> _Activity_: Whenever a line in this data holds the word "source", report that line in full.

(Design files in text formats)
"""

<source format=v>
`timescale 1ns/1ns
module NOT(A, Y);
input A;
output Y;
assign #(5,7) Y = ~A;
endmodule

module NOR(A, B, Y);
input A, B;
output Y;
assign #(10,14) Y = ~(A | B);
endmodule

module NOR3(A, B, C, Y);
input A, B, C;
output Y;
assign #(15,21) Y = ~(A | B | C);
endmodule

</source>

"""
"""

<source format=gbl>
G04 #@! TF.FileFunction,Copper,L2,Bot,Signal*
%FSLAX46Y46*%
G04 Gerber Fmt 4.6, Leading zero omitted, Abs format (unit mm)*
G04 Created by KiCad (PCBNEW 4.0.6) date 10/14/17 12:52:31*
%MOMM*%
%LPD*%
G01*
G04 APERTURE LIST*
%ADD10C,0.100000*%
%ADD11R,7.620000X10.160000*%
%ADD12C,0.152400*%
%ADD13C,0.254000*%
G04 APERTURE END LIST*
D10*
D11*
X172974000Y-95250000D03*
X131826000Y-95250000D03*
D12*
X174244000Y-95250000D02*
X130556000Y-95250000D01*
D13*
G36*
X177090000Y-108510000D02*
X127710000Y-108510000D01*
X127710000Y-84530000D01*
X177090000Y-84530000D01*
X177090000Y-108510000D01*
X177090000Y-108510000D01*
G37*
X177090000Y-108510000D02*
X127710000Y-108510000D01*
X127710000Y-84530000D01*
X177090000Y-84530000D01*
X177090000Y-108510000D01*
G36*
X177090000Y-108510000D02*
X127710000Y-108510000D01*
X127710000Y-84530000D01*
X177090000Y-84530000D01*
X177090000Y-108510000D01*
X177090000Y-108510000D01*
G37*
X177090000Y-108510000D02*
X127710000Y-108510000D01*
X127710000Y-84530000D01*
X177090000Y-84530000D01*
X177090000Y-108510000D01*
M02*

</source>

"""

> _Answer box_:
<source format=v>
</source>
<source format=gbl>
</source>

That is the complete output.